STORED DATA below:

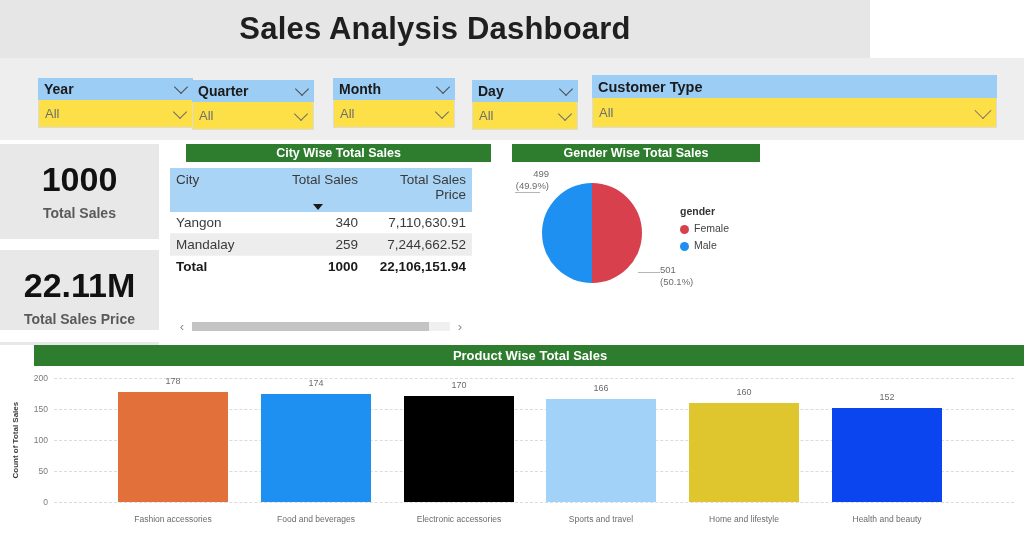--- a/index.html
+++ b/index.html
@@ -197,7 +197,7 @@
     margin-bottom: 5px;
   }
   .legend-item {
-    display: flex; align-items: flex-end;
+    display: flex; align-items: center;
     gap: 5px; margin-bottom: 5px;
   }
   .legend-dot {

End of STORED DATA.

## ACTIVITY:
Please copy the data above exactly; the pictures do not belong in the copy.

## ANSWER TO THIS PROBLEM:
--- a/index.html
+++ b/index.html
@@ -197,7 +197,7 @@
     margin-bottom: 5px;
   }
   .legend-item {
-    display: flex; align-items: flex-end;
+    display: flex; align-items: center;
     gap: 5px; margin-bottom: 5px;
   }
   .legend-dot {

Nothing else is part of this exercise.